Older travellers especially respond to trust and familiarity, says Debbie Marshall, managing director of Silver Travel Advisor

Every summer my father takes a holiday at the same hotel on Lake Garda, and every winter he takes another one at the same hotel in Lanzarote. Why? Because the staff greet him like a long-lost friend, always reserve the same room for him, and the barman remembers what he likes to drink.

He knows there will be no period of acclimatisation, no unexpected steep steps to climb and no challenges finding his way around. This gives him more time to enjoy discovering new places and trying different excursions.

He is not alone in returning to a familiar place he loves. I constantly hear stories from older travellers who always book the same cabin on their favourite cruise ship, and who are overjoyed to find the same waiter welcoming them to their table on the first night, remembering their favourite dessert and exactly how they take their coffee.
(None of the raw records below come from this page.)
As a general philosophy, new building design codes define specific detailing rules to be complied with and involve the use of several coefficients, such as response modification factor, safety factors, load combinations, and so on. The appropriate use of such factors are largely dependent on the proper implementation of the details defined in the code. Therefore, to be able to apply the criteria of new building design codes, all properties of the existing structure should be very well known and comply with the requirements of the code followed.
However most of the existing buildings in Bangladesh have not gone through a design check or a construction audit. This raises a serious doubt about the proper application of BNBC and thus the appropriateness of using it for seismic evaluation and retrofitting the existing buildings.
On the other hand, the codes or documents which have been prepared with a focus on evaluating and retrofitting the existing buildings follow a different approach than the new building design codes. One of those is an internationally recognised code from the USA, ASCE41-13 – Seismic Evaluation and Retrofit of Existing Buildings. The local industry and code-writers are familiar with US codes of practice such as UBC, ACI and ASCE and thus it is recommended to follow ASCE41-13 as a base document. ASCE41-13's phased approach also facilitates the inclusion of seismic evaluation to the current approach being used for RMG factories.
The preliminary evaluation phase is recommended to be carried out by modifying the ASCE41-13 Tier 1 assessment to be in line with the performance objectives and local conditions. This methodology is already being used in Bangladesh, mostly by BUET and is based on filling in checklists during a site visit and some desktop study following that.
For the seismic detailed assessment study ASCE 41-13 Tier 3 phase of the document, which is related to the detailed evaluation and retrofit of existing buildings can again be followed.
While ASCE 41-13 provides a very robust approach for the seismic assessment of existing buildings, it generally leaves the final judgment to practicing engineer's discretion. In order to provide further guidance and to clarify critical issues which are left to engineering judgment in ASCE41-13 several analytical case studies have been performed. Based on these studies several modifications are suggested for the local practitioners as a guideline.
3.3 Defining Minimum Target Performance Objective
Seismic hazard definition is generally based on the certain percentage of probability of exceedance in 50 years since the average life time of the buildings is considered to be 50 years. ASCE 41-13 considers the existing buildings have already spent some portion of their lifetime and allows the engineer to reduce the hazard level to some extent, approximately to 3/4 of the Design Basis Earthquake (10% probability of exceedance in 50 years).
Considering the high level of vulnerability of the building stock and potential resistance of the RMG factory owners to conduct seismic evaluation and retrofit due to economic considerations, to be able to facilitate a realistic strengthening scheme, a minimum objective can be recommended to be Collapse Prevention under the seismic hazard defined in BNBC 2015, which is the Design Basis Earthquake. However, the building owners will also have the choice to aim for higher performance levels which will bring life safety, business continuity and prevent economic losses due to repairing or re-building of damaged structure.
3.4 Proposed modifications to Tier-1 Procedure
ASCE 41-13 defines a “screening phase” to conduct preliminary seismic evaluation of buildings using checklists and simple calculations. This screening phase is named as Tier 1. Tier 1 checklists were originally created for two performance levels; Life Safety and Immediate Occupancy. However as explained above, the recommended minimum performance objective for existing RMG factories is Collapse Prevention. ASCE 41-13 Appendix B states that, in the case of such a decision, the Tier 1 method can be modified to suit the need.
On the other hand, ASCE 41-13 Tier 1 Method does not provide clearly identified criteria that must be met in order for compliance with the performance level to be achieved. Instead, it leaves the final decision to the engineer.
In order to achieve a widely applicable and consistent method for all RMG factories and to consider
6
It’s also common for guests to return to the same villa time and again, often booking the same week the following year even before their holiday has finished, as well as boat hire and their favourite restaurant for a birthday celebration. That kind of loyalty is the dream of any travel business.

Conflicting evidence

For older people, the unknown can be stressful, change can be daunting and the familiar is restful and comfortable.And yet, recent research from brand technology agency Great State claims 52% of UK holidaymakers are not loyal to any one provider. It says this lack of loyalty to travel brands is most evident among those in higher income brackets, with almost three quarters of those earning £65,000 saying they never book with the same provider consistently.

It is not stated what the age bracket is of those surveyed, but my guess is they are largely under 45 – not least because these findings contrast sharply with our new Silver Travel research where we surveyed more than 1,100 members aged 50 to 85 and asked them to select key motivators when booking a holiday.

More than 70% stated that a previous good experience was their main motivation, 57% said financial protection was key, 50% selected company reputation and 47% customer service.

The fact that our members ranked previous experience as their leading motivation shows they are loyal to companies who fulfil and surpass their expectations. With an average spend of £3,000 on holidays during the year, it’s interesting that just 30% selected price as a significant motivator.

The travel triangle

Loyalty is all about trust, which links to what we call the ‘travel triangle’ for older people – certainty, security and service. Companies that deliver on these earn loyalty and repeat bookings, as well as recommendations and referrals.

And this is important. As any marketing expert can tell you, it’s a lot more cost-effective to retain an existing customer than to acquire a new one. In fact, many specialist businesses catering to an older demographic enjoy outstanding levels of repeat business with a rate of more than 60% not uncommon, which contrasts sharply with Great State’s findings.

Familiarity breeds contentment, and your loyal clients will be your best advocates. Look after them and they will look after you.